Our “Phantom” Economists

The view from the left is that the Rio Grande Foundation is a mammoth organization, well-funded by oil companies, the health insurance industry, and other unpopular and self-evidently-corrupt industries. Little do they know. We are a “lean and mean” organization. In part, this means relying on volunteers. Two volunteers with whom we sometimes work are economists Micha Gisser and Kenneth Brown. These two wrote an opinion piece under their own, not an RGF, byline recently, that appeared in the ABQ Journal explaining their views on the upcoming election. Needless to say, this greatly upset the folks over at ABQ Journal Watch and even led to a letter to the editor that appeared on September 13th, “outing” the two as working with the Rio Grande Foundation.

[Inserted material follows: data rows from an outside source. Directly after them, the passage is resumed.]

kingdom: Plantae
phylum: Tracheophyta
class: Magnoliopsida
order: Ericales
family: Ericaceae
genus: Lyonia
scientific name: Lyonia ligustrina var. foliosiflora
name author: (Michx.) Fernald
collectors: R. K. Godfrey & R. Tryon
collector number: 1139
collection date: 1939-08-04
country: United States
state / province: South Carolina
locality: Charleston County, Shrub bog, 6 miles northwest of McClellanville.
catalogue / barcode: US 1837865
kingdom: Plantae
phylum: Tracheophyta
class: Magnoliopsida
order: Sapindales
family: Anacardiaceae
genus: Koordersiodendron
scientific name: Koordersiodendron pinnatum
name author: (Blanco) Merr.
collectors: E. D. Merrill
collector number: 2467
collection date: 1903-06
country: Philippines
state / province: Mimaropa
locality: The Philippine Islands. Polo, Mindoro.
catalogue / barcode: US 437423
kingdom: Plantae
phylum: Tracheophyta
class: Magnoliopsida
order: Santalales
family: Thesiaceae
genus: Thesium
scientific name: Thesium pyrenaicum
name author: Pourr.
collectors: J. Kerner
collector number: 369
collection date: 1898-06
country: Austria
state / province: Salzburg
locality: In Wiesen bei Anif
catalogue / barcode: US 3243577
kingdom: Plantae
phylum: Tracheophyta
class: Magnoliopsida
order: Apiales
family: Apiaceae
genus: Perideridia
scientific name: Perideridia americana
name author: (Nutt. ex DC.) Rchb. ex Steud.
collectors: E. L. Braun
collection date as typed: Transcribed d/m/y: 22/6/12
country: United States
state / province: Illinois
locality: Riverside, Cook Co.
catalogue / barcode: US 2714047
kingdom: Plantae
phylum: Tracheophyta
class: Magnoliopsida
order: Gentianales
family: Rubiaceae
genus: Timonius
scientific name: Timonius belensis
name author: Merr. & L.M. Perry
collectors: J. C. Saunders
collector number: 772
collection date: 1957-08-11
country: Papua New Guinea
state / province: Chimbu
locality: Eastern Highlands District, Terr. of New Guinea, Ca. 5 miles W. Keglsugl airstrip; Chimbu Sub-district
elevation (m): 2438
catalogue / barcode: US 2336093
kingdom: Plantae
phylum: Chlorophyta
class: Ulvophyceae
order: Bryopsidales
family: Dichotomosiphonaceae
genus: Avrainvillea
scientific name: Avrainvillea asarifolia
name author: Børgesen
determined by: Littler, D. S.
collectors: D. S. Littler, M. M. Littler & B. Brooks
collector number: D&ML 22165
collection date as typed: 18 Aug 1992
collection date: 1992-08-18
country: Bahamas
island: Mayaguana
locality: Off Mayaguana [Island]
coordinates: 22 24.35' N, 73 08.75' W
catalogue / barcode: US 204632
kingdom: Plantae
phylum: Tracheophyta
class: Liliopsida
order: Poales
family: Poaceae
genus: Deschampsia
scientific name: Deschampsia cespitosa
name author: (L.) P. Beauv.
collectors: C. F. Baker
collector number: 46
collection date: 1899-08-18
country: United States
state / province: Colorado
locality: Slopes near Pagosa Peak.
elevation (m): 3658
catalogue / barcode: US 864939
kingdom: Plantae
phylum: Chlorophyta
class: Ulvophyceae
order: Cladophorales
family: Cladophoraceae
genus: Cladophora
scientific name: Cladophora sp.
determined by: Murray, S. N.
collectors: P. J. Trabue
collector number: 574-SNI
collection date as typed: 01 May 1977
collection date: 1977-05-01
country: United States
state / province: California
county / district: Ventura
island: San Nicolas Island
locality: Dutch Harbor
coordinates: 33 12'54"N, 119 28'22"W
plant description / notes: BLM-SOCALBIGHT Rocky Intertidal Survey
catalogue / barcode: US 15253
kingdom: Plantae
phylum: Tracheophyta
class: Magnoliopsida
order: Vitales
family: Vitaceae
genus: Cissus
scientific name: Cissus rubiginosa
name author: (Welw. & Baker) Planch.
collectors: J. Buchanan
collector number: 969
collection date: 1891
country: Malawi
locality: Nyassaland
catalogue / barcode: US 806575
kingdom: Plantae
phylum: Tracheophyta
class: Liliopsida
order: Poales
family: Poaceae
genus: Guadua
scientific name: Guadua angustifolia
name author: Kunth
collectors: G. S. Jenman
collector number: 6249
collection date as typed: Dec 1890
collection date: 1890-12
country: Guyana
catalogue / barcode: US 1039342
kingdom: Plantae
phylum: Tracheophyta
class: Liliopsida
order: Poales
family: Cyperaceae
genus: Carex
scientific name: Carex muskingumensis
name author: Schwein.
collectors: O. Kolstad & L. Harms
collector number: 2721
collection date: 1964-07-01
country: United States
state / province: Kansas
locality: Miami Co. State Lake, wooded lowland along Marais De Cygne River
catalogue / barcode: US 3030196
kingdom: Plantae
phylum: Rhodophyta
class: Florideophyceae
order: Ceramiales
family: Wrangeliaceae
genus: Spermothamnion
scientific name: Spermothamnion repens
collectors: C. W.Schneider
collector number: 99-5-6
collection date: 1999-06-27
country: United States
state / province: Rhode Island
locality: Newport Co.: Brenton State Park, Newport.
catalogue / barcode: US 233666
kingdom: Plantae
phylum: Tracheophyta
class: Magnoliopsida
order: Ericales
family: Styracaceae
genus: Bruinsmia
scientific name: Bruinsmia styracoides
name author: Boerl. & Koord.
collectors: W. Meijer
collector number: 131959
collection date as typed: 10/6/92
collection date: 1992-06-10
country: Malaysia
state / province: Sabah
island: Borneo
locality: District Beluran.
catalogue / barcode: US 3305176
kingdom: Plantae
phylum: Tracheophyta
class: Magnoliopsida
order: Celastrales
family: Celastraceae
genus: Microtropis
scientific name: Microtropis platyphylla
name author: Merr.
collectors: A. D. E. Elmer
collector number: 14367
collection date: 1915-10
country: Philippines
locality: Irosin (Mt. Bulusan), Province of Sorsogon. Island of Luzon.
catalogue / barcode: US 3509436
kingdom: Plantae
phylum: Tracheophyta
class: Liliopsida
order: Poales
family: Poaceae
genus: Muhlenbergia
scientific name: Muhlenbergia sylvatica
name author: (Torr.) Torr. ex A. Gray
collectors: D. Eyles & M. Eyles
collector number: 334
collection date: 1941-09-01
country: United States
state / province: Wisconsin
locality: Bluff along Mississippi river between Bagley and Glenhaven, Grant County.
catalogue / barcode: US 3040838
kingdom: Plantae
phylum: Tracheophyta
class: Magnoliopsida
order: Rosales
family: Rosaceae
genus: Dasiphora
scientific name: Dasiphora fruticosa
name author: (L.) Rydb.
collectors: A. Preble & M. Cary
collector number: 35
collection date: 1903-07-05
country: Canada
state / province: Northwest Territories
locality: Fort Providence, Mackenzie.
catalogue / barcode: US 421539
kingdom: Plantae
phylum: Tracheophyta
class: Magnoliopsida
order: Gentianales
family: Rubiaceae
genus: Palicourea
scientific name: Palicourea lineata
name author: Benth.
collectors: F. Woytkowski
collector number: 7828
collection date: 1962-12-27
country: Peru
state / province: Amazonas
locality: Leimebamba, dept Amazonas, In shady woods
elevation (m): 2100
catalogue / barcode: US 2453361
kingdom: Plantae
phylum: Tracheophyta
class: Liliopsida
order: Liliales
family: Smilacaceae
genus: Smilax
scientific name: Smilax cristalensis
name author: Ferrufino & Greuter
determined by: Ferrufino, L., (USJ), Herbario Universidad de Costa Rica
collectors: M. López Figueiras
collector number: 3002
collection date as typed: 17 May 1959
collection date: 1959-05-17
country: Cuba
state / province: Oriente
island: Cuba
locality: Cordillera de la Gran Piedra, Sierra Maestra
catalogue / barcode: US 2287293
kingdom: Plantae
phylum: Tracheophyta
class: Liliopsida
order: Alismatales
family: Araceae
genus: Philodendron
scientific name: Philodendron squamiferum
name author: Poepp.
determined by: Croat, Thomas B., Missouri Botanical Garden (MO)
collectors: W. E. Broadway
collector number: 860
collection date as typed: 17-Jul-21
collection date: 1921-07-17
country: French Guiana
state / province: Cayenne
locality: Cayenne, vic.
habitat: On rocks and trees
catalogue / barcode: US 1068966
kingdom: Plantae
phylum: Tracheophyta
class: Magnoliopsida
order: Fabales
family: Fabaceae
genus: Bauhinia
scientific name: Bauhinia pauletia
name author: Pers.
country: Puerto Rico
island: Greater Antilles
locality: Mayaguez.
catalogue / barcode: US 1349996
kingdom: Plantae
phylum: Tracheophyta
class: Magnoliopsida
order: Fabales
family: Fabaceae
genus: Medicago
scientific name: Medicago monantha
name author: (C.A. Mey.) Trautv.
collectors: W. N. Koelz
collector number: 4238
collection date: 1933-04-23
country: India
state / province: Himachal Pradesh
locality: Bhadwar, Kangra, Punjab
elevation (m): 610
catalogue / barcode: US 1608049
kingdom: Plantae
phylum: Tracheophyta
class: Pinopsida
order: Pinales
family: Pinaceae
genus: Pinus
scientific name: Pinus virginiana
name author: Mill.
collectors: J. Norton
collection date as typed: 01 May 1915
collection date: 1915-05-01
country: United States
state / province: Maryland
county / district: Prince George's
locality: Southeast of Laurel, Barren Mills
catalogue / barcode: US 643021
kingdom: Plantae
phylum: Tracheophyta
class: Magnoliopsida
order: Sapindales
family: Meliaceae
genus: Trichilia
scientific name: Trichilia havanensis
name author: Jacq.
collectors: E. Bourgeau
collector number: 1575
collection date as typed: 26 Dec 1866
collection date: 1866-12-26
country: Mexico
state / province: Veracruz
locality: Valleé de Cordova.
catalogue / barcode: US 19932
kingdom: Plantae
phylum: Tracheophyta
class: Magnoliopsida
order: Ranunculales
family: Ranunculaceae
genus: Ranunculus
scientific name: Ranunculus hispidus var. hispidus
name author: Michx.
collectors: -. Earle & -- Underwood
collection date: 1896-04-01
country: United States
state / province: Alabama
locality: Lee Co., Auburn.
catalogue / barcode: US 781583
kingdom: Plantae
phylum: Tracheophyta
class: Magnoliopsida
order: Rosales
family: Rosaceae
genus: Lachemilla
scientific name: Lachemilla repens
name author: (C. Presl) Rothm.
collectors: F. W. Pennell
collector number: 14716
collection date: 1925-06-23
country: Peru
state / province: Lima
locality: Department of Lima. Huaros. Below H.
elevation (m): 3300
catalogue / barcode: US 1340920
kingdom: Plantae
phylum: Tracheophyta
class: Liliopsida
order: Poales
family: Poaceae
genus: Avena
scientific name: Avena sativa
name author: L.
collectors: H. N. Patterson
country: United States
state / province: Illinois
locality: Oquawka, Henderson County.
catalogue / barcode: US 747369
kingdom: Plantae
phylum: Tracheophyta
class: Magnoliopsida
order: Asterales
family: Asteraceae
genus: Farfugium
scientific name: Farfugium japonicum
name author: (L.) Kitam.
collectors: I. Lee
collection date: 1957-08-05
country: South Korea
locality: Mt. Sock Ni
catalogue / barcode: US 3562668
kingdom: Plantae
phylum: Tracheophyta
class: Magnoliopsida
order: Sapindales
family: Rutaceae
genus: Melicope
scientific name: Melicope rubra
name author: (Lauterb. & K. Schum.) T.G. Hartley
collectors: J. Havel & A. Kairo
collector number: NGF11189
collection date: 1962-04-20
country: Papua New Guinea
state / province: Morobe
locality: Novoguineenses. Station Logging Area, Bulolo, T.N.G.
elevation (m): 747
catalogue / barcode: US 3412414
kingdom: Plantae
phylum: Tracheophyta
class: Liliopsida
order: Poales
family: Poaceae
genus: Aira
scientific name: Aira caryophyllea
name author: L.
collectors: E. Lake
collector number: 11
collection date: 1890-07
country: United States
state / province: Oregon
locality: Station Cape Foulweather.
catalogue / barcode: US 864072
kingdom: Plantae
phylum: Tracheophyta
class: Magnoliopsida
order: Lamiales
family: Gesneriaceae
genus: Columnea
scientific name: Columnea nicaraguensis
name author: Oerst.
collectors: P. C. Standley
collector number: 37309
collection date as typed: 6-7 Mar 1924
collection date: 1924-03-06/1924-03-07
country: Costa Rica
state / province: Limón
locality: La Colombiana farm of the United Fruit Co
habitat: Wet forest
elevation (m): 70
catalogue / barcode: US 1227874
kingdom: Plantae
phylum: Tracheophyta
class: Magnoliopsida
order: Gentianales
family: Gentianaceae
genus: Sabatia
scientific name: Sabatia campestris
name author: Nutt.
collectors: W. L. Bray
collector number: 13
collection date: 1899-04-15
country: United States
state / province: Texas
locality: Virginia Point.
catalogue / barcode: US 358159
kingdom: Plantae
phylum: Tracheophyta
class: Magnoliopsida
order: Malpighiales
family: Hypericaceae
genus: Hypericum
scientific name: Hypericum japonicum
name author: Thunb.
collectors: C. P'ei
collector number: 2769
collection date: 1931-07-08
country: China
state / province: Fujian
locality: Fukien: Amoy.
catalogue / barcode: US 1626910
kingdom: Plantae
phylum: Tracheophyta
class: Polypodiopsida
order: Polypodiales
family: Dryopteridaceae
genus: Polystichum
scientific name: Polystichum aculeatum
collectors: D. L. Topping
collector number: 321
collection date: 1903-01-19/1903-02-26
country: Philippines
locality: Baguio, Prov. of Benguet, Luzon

Leaving aside the obvious right of Brown and Gisser to write a column and submit whatever they want to the paper, I want to actually discuss the piece itself. Gisser and Brown essentially argue that voters who are frustrated with the floundering economy should vote for Republicans. They have a valid point, but not really for the reasons they state. The primary justification for voting for Republicans to take over at least one branch of Congress is to slow the growth of government. As William Niskanen has written, over the past 50 years, “Government spending has increased an average of only 1.73 percent annually during periods of divided government. This number more than triples, to 5.26 percent, for periods of unified government. That’s a hefty premium to pay for a bit of unity.

I do not share Brown and Gisser’s belief that if we could wave a magic wand tomorrow to put the Republicans in power of the federal government that they would do much to shrink government. After all, many of these Republicans served while Bush was taking spending to ever-higher levels as President.

Brown and Gisser are welcome to their views and they provide welcome help to the Rio Grande Foundation, but there is no conspiracy. If they write on something that is too “political” or inappropriate for the Foundation, they are welcome to do so. Claiming that this amounts to a conspiracy of any sort is downright silly.